The Art of Illusion – Chapter 2, Strip 357

Yes, this stunning sequence was indeed created entirely without any model photography…everything real and full scale, just edited together at different scales. Of course George could have created pretty much the same effect just with Eliah, a bathtub and two toys – but, for one thing, Eliah wouldn’t have gone along with that…and…and for the other thing, that’s why George is a special effects artist, and not a special effects craftsman.*

The ship in the scene is indeed producer Nolan Nobucks’ private luxury yacht – it might have begun its existence as a humble trawler, and then it might have been left to rust pretty badly for an extended period of time…but the little ship’s fortunes changed dramatically when Nolan bought it for a complete and drastic conversion into the ultimate luxury yacht. After long and careful planning, an expert craftsman painstakingly hand-painted the ship’s new name onto a placque at its bow: “Nolan’s Luxury Yacht”. Yes, that was the only modification they did, but it was very classily done.

When he isn’t renting the ship out to haul barges of trash out to sea, Nolan often invites potential investors for his movies to fishing trips on the “Nolan’s Luxury Yacht”…in fact, that might be part of the reason why he has such a hard time getting funds.
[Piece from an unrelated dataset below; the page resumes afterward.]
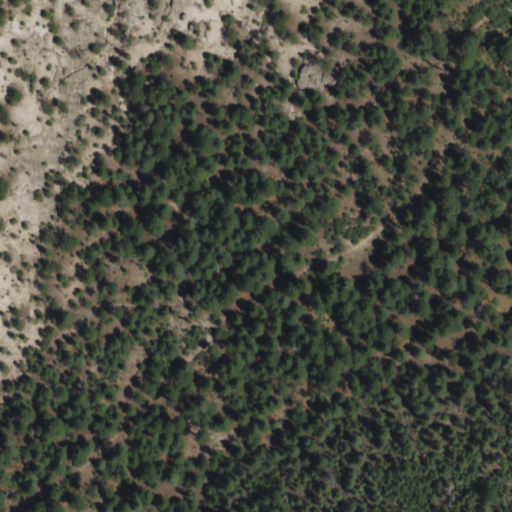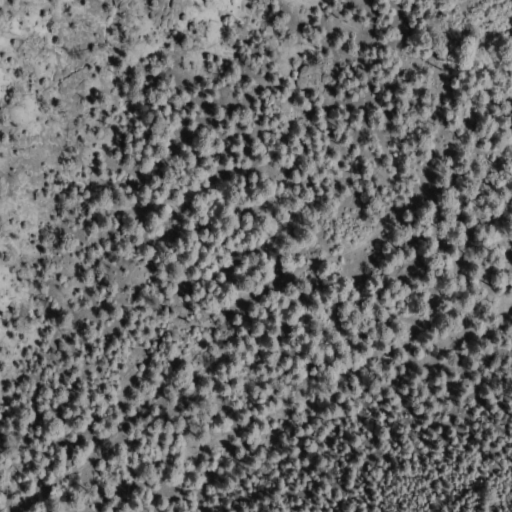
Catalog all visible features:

If you invite rich people to a fishing trip, most of them tend to expect the kind of fishing that is recreational, not the kind that is one of the toughest professions on the planet. >_>

Perhaps a few words on the issue George mentions in panel three: ‘What had happened last time’ was that Nolan had made use of the fact that ‘The Revenge of Rutentuten’ wrapped early and used the three left-over days to shoot scenes for another little movie. Eliah and the others had to go along, according to the contracts they had back then…and those contracts also had no clause prohibiting nude shots, unfortunately. George often calls that other movie a ‘kung-fu flick’, but that’s somewhat charitable – there was…uh…a secondary focus, as well. Suffice to say that Eliah ran into a little trouble with his church because of his participation in that production. He’s a mormon, or something…or rather, he was a mormon or something…I don’t know what’s supposed to be so great about Salt Lake City, but Eliah was rather hurt by his lifetime banishment from the city. (Lee also suffered some unfortunate consequences from all of that, but that’s a story for another day.)
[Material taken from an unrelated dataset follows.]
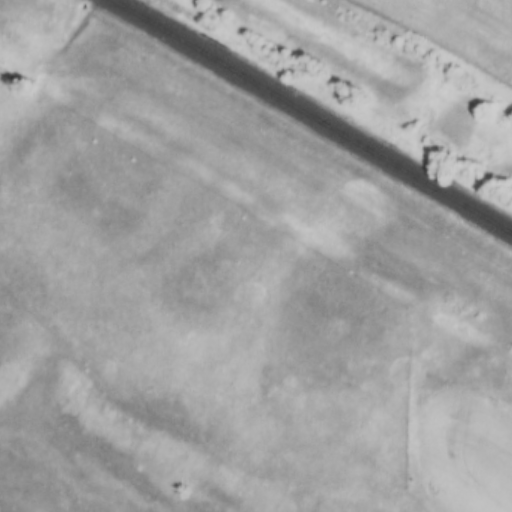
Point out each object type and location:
railway: (310, 118)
The “Celebrity Scoop” is the only magazine Nolan Nobucks Production’s has a subscription on: nothing is more valuable to a B-movie producer than the name of a freshly discredited star. (A non-discredited star will not work for a B-movie, but after two or three B-movies they won’t be a star anymore – so there’s only a very small window of opportunity to make the most money off a falling star.)
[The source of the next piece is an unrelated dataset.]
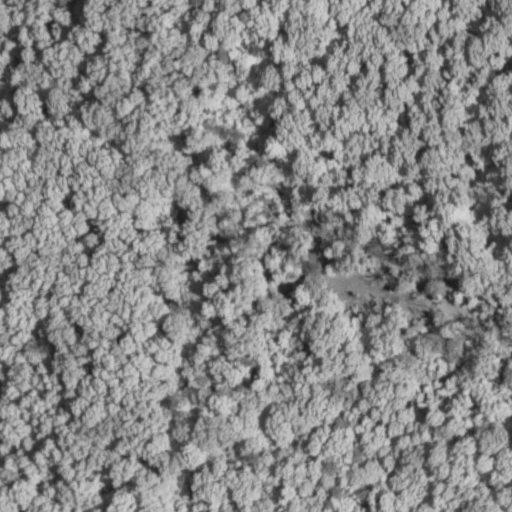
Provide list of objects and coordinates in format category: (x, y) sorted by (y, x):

Being animal handler/wrangler for a B-movie production is a tough job, but Nolan found somebody who’s been practically born for it. And the kid was happy to get the job, as well – apparently, he’s wasted his whole youth wandering about aimlessly, so he doesn’t have a lot of marketable skills. He’s got one, though – he can catch and handle the most absurd creatures you can imagine. George has long since grown accustomed to the fact that he just has to supply some vague description to him, and somehow the kid’ll drag something like that onto the set – no matter whether it’s ever been seen in a zoology book, or just in somebody’s weirdest nightmares. It’s almost diquieting, but George was never been in the habit of looking a gift horse in the mouth – just to think how difficult it would have been to pull that sea serpent thing off by any other means…

More on Thursday.

*The other reason why he isn’t a craftsman is his clumsiness, of course.